Honest Christians recognize that something that might be defined as a sexual orientation exist. We understand that a pattern of sexual attraction and sexual desire comes as known to us even as it is often, as we know it, unbidden. It's unchosen. We understand that, but this is where biblical Christianity points out that even as there is such an orientation or such a pattern of sexual attraction, that has to be measured over against the plan and purpose of God, the glory of God in creation and God's explicit teachings in his word. This is where we must ask: Is a desire as set over against a behavior also understood to be the result of the fall and is that desire understood to be in itself sinful? Here's where the wealth of the Christian tradition would require us to understand that a sinful desire is sinful in itself, even if that sinful desire does not end in the actualization of sexual or sinful misbehavior.
My biggest concern in this conference and in the language that is used and in the conversation that many evangelicals are now having is that what you see in this conference is the acceptance of the idea that our sexual identity or any individual's sexual orientation becomes a defining issue that isn't changed by the gospel and isn't transformed by sanctification.
I did not say that coming to saving faith in the Lord Jesus Christ results in any kind of immediate transformation of sexual desire. What I am arguing is that holiness and sanctification as revealed in the New Testament means that progressively whatever sinful desires mark us should become less a part of us and we should seek to identify with them in a lesser way, not in a greater way, by the Holy Spirit's work in our hearts and in our lives in sanctification.

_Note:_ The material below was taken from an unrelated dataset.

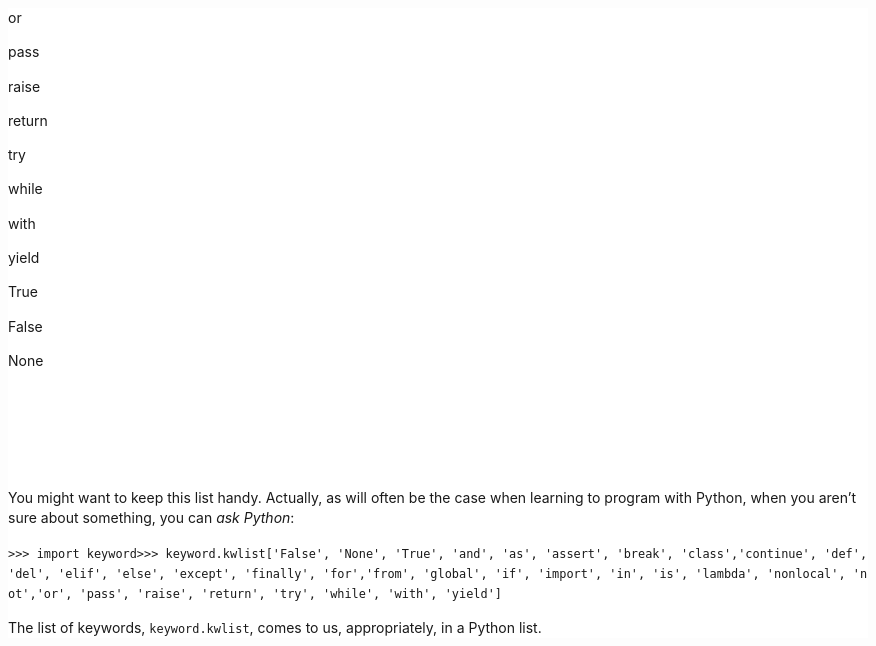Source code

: <span data-key="90c91b92d0d0495ca4ff70e608e7721f"><span data-offset-key="90c91b92d0d0495ca4ff70e608e7721f:0">or</span></span></span></p></td><td style="text-align: left;"><p><span class="text-4505230f--TextH400-3033861f--textContentFamily-49a318e1"><span data-key="9f64eb7223a449c586c9cde233b0b5d5"><span data-offset-key="9f64eb7223a449c586c9cde233b0b5d5:0">pass</span></span></span></p></td></tr><tr class="odd"><td style="text-align: left;"><p><span class="text-4505230f--TextH400-3033861f--textContentFamily-49a318e1"><span data-key="ac1fd393d00549c6b90fed6cf1931335"><span data-offset-key="ac1fd393d00549c6b90fed6cf1931335:0">raise</span></span></span></p></td><td style="text-align: left;"><p><span class="text-4505230f--TextH400-3033861f--textContentFamily-49a318e1"><span data-key="7624b9a907bb4f26a5f3fd2985896243"><span data-offset-key="7624b9a907bb4f26a5f3fd2985896243:0">return</span></span></span></p></td><td style="text-align: left;"><p><span class="text-4505230f--TextH400-3033861f--textContentFamily-49a318e1"><span data-key="4d31ca907e0d430a8ed9a7cd43ba9df4"><span data-offset-key="4d31ca907e0d430a8ed9a7cd43ba9df4:0">try</span></span></span></p></td><td style="text-align: left;"><p><span class="text-4505230f--TextH400-3033861f--textContentFamily-49a318e1"><span data-key="bd68008b03374d8181948fe8cfcfcc29"><span data-offset-key="bd68008b03374d8181948fe8cfcfcc29:0">while</span></span></span></p></td><td style="text-align: left;"><p><span class="text-4505230f--TextH400-3033861f--textContentFamily-49a318e1"><span data-key="fab171eac50b486990e5340b09846301"><span data-offset-key="fab171eac50b486990e5340b09846301:0">with</span></span></span></p></td><td style="text-align: left;"><p><span class="text-4505230f--TextH400-3033861f--textContentFamily-49a318e1"><span data-key="ceb5eeede73649a9b02257266a659048"><span data-offset-key="ceb5eeede73649a9b02257266a659048:0">yield</span></span></span></p></td></tr><tr class="even"><td style="text-align: left;"><p><span class="text-4505230f--TextH400-3033861f--textContentFamily-49a318e1"><span data-key="7fa02afbce9b45b3b3082f5097637f3f"><span data-offset-key="7fa02afbce9b45b3b3082f5097637f3f:0">True</span></span></span></p></td><td style="text-align: left;"><p><span class="text-4505230f--TextH400-3033861f--textContentFamily-49a318e1"><span data-key="fd0444b73c984109a06c2962776f2974"><span data-offset-key="fd0444b73c984109a06c2962776f2974:0">False</span></span></span></p></td><td style="text-align: left;"><p><span class="text-4505230f--TextH400-3033861f--textContentFamily-49a318e1"><span data-key="628f0758e6bd4019a68226c152ba174e"><span data-offset-key="628f0758e6bd4019a68226c152ba174e:0">None</span></span></span></p></td><td style="text-align: left;"><p><span class="text-4505230f--TextH400-3033861f--textContentFamily-49a318e1"><span data-key="aea5fa7336d0463197a3954384168709"><span data-offset-key="aea5fa7336d0463197a3954384168709:0"><span data-slate-zero-width="n">​</span></span></span></span></p></td><td style="text-align: left;"><p><span class="text-4505230f--TextH400-3033861f--textContentFamily-49a318e1"><span data-key="69a062668ce6426096c780cc3c186d84"><span data-offset-key="69a062668ce6426096c780cc3c186d84:0"><span data-slate-zero-width="n">​</span></span></span></span></p></td><td style="text-align: left;"><p><span class="text-4505230f--TextH400-3033861f--textContentFamily-49a318e1"><span data-key="55c5afb2473c4503bc50f5a09893e73b"><span data-offset-key="55c5afb2473c4503bc50f5a09893e73b:0"><span data-slate-zero-width="n">​</span></span></span></span></p></td></tr></tbody></table>

<span class="text-4505230f--TextH400-3033861f--textContentFamily-49a318e1"><span data-key="47fa735c52d74f1080cb8996829341b2"><span data-offset-key="47fa735c52d74f1080cb8996829341b2:0">You might want to keep this list handy. Actually, as will often be the case when learning to program with Python, when you aren’t sure about something, you can </span><span data-offset-key="47fa735c52d74f1080cb8996829341b2:1">*ask Python*</span><span data-offset-key="47fa735c52d74f1080cb8996829341b2:2">:</span></span></span>

    >>> import keyword>>> keyword.kwlist['False', 'None', 'True', 'and', 'as', 'assert', 'break', 'class','continue', 'def', 'del', 'elif', 'else', 'except', 'finally', 'for','from', 'global', 'if', 'import', 'in', 'is', 'lambda', 'nonlocal', 'not','or', 'pass', 'raise', 'return', 'try', 'while', 'with', 'yield']

<span class="text-4505230f--TextH400-3033861f--textContentFamily-49a318e1"><span data-key="219d9114ec6c4eb2abac46a7f8bb7886"><span data-offset-key="219d9114ec6c4eb2abac46a7f8bb7886:0">The list of keywords, </span><span data-offset-key="219d9114ec6c4eb2abac46a7f8bb7886:1">`keyword.kwlist`</span><span data-offset-key="219d9114ec6c4eb2abac46a7f8bb7886:2">, comes to us, appropriately, in a Python list.</span></span></span>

But finally, as we try our best to think compassionately and clearly about these issues, I think we have to turn to a text such as First Corinthians chapter 6, verse 11, where Paul writes: "And such were some of you. But you were washed, you were sanctified, you were justified in the name of the Lord Jesus Christ and by the Spirit of our God." Now in First Corinthians 6 as in Romans chapter 1, Paul mentions specific sins, but by implication, he is indicting the entire human race. But speaking of our identity as sinners saved by grace, he says, "Such were some of you," and then uses the language of being washed, sanctified, justified in the name of the Lord Jesus Christ and by the Spirit of our God. It can't be an accident, and we must not miss the power of that verb tense: "such were some of you."
That's not just a message for those who've organized and will be attending the Revoice Conference. That's a word for every single Christian all the time.